Outlier Heart: What do you call a non-fiction essay collection most might consider fiction?

Outlier Heart Sample 07

What do you call a non-fiction essay collection most might consider fiction?

I felt that I had several good titles to choose from among the various essays that make up my new  collection Outlier Heart: Essays From My Life as an Immortalist. These included Significant Other, which I think speaks to the strangeness of being an immortalist today; and In the Name of Not Repeating, which expresses a macro motivation of mine for being an immortalist — yes I want to live, but also, I want to exit the the repetitive cycle that is mortality (if you know how the story ends, how different can it really be? Answer: not that different).

In the end, I landed on Outlier Heart, the title of another essay, originally published in Eclectica, that is meaningful to me for a couple reasons. One, I think the role of heart and feeling is often, strangely, left out of the immortality conversation, and I’ve found it to be central. While science and technology is driving the legitimacy of the conversation today, it  takes a hell of a lot of heart, by scientists, activists, entrepreneurs, and yes, artists, to take this stand, that aging is a disease to be cured, and furthermore that we will, and are, doing it.

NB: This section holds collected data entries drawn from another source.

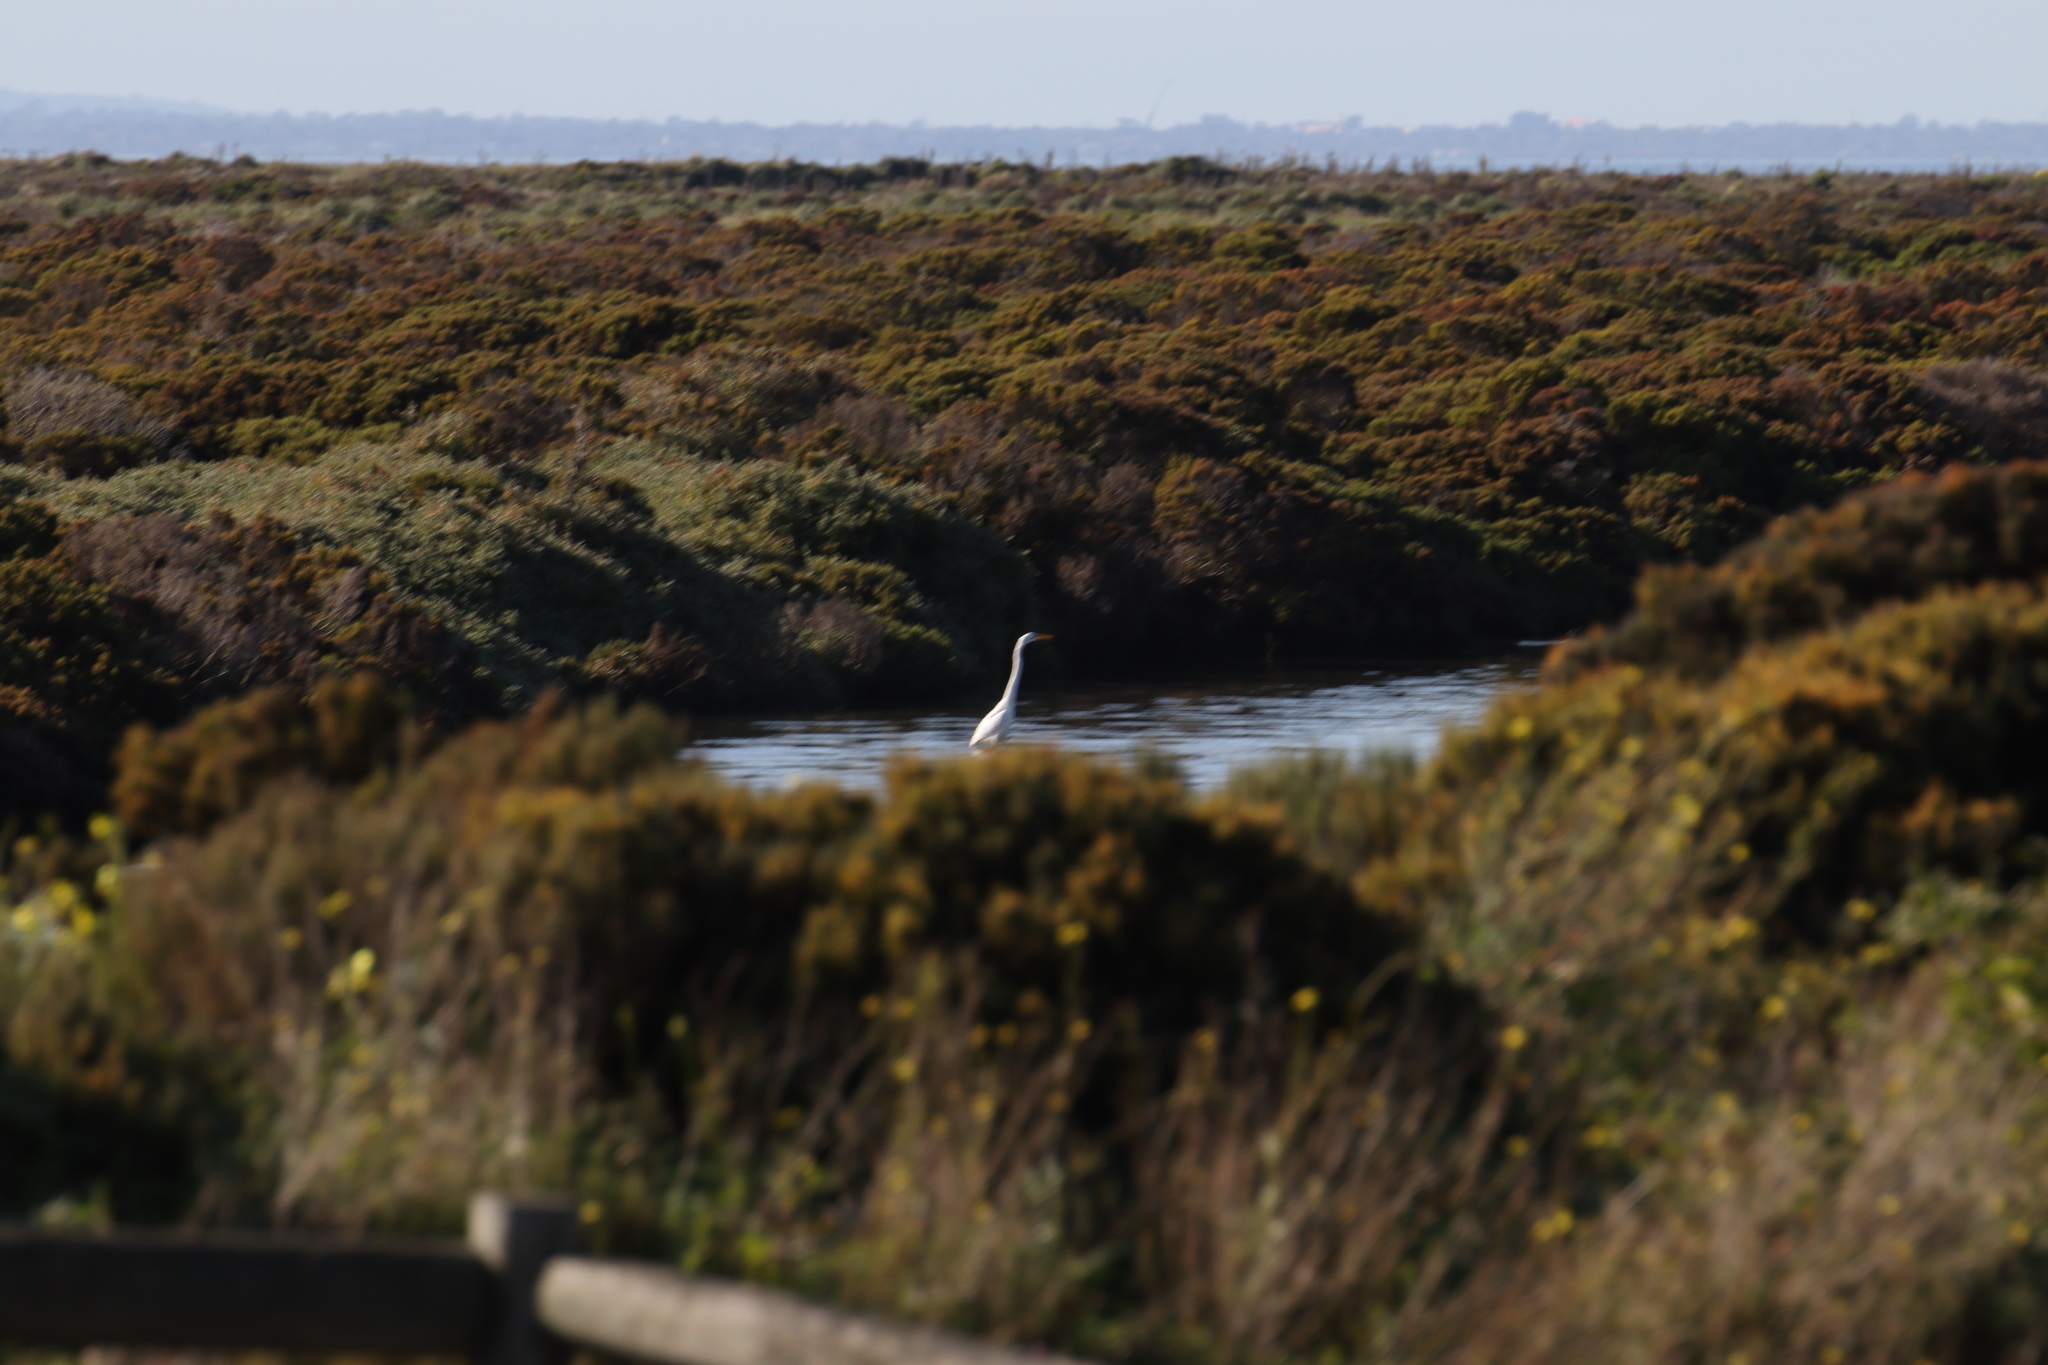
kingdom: Animalia
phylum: Chordata
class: Aves
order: Pelecaniformes
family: Ardeidae
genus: Ardea
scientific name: Ardea alba
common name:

This is a heart that I doubt non-immortalists have experienced, because the passion isn’t rooted in any familiar human relationship, but in the unknown of a future without an end. I’d call that an Outlier Heart.

The title is also significant to me because of what I went through to get it. I remember writing the essay and working to name this thing I was trying to name, in myself, that had swept me past the bounds of my religion, my family, my generation, my gender, and I just didn’t know what to call it. I’d come up against such barriers of blankness in the past, and I had run from them, considering it an impossibility to articulate something so real to me but so foreign to most if not all readers.

But this time I didn’t run. This time I stood in the blankness and I stood in it, requiring of myself to find a way through. It marked a pivot point in my writing. No longer would I back off when the subject matter got too personal and the reading audience seemed too distant. I accepted that this, in fact, was the gig, and started to build the writing muscles I needed to traverse that gap.